Translate this sentence from the CitoEngine documentation into Spanish: "A poller reading this queue fetches these events and begins to parse them."

### [Source extract]
************

CitoEngine’s documentation

CitoEngine is an alert management system that helps you manage chaos in a better way.

Contents:

Overview

The problem:

Configuring monitoring systems to alert properly is an art. It’s a fine art of configuring thresholds when your monitoring parameters vary widely or when the monitoring tools lack capability to monitor dynamic workloads. It also takes discipline in working with monitoring systems during release process or outages. Not all monitoring systems are configured or maintained properly. In the end you have alerts and lots of it!

What is CitoEngine ?

CitoEngine allows you to manage large volume of alerts and trigger actions. These actions could notify or act on the alert by executing a script (a plugin). It is ideal alert management service for teams who have multiple monitoring systems.

What can it do?

  • Accept alerts from any monitoring systems such as Nagios, Sensu, Cron-jobs, etc. and aggregate alerts.
  • Lookup such alerts (called Incidents) to user-defined Event ID’s and enable any action based on rules that meet a user-defined criteria
  • Plugins enable actions on Incidents. Plugins can be any script that run commands or make API calls.
  • Dashboards to give you an overview of all incoming alerts or grouped by Teams
  • It does not require any agents.
  • It plugins can be any executable script, no pesky DSL’s.

What it is not:

CitoEngine is not a monitoring system.

How do I use it?

Now that you know what CitoEngine is, we will walk you through how you can use it.

CitoEngine is built on open source technologies and designed to run on Linux. It’s built on the following components

  • Python 2.7+
  • Django 1.8+
  • MariaDB / MySQL 5.5.x (PostgreSQL support coming soon)
  • RabbitMQ and AWS SQS (for queue)

CitoEngine can be run on a standalone server or on a Virtual Machine running Ubuntu 64bit >= 12.04 LTS.

Note

Official Docker images are coming soon.

Architecture

_images/cito-flow-20140607.png

The entire system is divided in two groups: event_listener, queue, poller and engine fall in the CitoEngine group whereas plugin_server is a standalone service called CitoPluginServer.

All alerts enter the system via the event_listener api call and are sent over to the queue. A poller reading this queue fetches these events and begins to parse them. If a given event matches a definition in the system, it is accepted as an Incident. Each Event has one or more user-defined EventActions. The engine checks the threshold in real-time and fires the EventAction. Thresholds, at the moment, are limited to a conditional match of X events in Y seconds. The EventAction is simply telling the plugin_server to execute the user-defined plugin with the user-defined (customizable) parameters.

************

### [Material shown]
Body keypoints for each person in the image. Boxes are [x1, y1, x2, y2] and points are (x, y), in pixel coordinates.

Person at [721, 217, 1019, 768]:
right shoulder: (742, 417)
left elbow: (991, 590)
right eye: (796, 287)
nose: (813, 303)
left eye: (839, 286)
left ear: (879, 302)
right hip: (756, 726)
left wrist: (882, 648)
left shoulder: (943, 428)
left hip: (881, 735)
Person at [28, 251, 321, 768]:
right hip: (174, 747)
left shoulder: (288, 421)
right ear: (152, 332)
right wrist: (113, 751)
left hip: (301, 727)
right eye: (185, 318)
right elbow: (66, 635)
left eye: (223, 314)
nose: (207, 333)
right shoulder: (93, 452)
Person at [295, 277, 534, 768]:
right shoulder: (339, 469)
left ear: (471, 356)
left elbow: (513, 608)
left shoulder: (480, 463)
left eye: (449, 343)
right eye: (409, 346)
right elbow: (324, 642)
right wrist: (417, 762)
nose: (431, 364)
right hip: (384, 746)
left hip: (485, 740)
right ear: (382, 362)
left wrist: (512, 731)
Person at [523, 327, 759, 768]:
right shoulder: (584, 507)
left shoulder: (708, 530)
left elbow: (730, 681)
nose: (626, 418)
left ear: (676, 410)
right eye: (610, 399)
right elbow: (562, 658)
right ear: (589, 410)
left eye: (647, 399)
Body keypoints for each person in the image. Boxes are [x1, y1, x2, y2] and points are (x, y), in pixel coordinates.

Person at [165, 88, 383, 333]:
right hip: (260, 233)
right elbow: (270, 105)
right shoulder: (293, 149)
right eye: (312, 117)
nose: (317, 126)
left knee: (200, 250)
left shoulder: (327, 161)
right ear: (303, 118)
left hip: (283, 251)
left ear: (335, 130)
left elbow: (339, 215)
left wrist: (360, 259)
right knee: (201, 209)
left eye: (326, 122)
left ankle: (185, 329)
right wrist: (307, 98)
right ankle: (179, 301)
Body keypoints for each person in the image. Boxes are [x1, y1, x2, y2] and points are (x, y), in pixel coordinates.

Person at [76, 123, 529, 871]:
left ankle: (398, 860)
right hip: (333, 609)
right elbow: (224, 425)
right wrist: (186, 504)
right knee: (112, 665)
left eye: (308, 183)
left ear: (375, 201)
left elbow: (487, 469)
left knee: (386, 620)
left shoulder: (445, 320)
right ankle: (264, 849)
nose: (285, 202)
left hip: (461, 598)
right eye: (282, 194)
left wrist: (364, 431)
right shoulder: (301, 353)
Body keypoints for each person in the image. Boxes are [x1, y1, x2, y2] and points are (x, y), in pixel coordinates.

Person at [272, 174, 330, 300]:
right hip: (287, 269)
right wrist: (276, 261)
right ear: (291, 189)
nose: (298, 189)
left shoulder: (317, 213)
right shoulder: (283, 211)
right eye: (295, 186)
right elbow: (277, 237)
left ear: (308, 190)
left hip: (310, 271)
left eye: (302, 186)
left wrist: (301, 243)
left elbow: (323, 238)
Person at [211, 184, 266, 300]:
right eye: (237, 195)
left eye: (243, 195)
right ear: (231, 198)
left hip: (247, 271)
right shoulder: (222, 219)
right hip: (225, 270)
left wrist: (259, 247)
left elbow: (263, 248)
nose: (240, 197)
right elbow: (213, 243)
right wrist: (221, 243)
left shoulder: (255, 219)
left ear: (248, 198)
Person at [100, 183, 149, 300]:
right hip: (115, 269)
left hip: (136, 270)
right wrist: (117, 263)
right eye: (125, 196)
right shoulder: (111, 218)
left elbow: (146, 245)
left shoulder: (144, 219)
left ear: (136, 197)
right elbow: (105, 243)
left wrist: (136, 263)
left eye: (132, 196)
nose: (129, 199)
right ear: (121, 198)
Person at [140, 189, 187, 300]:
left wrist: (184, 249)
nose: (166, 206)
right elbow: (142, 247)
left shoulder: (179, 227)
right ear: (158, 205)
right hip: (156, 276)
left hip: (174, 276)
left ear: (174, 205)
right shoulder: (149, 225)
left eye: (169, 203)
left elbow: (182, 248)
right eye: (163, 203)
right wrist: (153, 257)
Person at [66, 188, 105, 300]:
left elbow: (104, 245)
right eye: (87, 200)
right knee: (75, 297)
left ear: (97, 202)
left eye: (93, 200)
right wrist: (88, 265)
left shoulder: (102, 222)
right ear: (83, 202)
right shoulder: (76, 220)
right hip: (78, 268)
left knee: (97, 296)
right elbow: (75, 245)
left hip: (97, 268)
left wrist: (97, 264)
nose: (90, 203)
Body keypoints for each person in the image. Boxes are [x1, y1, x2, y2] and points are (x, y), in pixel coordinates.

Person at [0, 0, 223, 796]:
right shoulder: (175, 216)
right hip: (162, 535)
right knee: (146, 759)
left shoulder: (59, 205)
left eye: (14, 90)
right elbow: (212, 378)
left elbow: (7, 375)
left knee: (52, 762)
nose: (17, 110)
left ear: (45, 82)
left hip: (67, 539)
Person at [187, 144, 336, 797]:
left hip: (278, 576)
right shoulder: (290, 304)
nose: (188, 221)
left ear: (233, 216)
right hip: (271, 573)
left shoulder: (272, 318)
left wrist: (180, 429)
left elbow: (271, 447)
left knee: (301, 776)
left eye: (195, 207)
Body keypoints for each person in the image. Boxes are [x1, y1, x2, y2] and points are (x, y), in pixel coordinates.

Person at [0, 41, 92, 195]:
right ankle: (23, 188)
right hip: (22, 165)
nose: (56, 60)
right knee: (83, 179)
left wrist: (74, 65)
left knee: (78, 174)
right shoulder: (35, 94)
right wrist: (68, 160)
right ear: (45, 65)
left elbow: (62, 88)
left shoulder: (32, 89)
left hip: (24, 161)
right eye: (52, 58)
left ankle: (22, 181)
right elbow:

************

### [Result of this exercise]
Un sondeador que lee esta cola recupera estos eventos y comienza a analizarlos.